Task statement
From the line with "their starting point." to the final line of the records, every line is to be duplicated exactly, both of those lines included.

(Stored data)
Segment Open

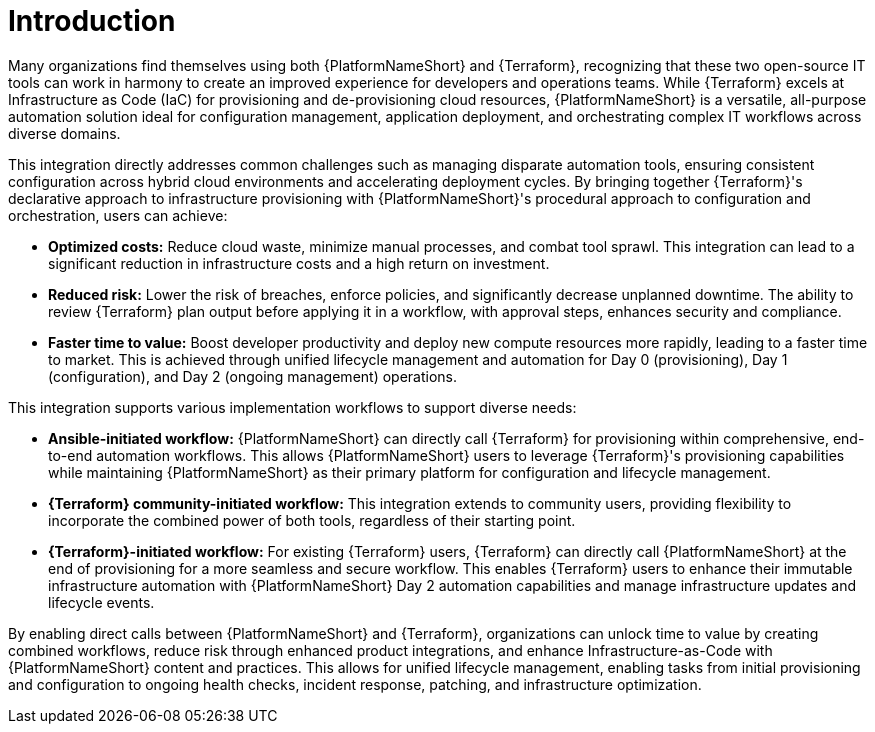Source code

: :_mod-docs-content-type: <CONCEPT>

[id="introduction"]

= Introduction

[role="_abstract"]

Many organizations find themselves using both {PlatformNameShort} and {Terraform}, recognizing that these two open-source IT tools can work in harmony to create an improved experience for developers and operations teams. While {Terraform} excels at Infrastructure as Code (IaC) for provisioning and de-provisioning cloud resources, {PlatformNameShort} is a versatile, all-purpose automation solution ideal for configuration management, application deployment, and orchestrating complex IT workflows across diverse domains.

This integration directly addresses common challenges such as managing disparate automation tools, ensuring consistent configuration across hybrid cloud environments and accelerating deployment cycles. By bringing together {Terraform}'s declarative approach to infrastructure provisioning with {PlatformNameShort}'s procedural approach to configuration and orchestration, users can achieve:

* **Optimized costs:** Reduce cloud waste, minimize manual processes, and combat tool sprawl. This integration can lead to a significant reduction in infrastructure costs and a high return on investment.

* **Reduced risk:** Lower the risk of breaches, enforce policies, and significantly decrease unplanned downtime. The ability to review {Terraform} plan output before applying it in a workflow, with approval steps, enhances security and compliance.

* **Faster time to value:** Boost developer productivity and deploy new compute resources more rapidly, leading to a faster time to market. This is achieved through unified lifecycle management and automation for Day 0 (provisioning), Day 1 (configuration), and Day 2 (ongoing management) operations.

This integration supports various implementation workflows to support diverse needs:

* **Ansible-initiated workflow:** {PlatformNameShort} can directly call {Terraform} for provisioning within comprehensive, end-to-end automation workflows. This allows {PlatformNameShort} users to leverage {Terraform}'s provisioning capabilities while maintaining {PlatformNameShort} as their primary platform for configuration and lifecycle management.

* **{Terraform} community-initiated workflow:** This integration extends to community users, providing flexibility to incorporate the combined power of both tools, regardless of their starting point.

* **{Terraform}-initiated workflow:** For existing {Terraform} users, {Terraform} can directly call {PlatformNameShort} at the end of provisioning for a more seamless and secure workflow. This enables {Terraform} users to enhance their immutable infrastructure automation with {PlatformNameShort} Day 2 automation capabilities and manage infrastructure updates and lifecycle events.

By enabling direct calls between {PlatformNameShort} and {Terraform}, organizations can unlock time to value by creating combined workflows, reduce risk through enhanced product integrations, and enhance Infrastructure-as-Code with {PlatformNameShort} content and practices. This allows for unified lifecycle management, enabling tasks from initial provisioning and configuration to ongoing health checks, incident response, patching, and infrastructure optimization.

Segment Closed

Answer to this task
* **{Terraform} community-initiated workflow:** This integration extends to community users, providing flexibility to incorporate the combined power of both tools, regardless of their starting point.

* **{Terraform}-initiated workflow:** For existing {Terraform} users, {Terraform} can directly call {PlatformNameShort} at the end of provisioning for a more seamless and secure workflow. This enables {Terraform} users to enhance their immutable infrastructure automation with {PlatformNameShort} Day 2 automation capabilities and manage infrastructure updates and lifecycle events.

By enabling direct calls between {PlatformNameShort} and {Terraform}, organizations can unlock time to value by creating combined workflows, reduce risk through enhanced product integrations, and enhance Infrastructure-as-Code with {PlatformNameShort} content and practices. This allows for unified lifecycle management, enabling tasks from initial provisioning and configuration to ongoing health checks, incident response, patching, and infrastructure optimization.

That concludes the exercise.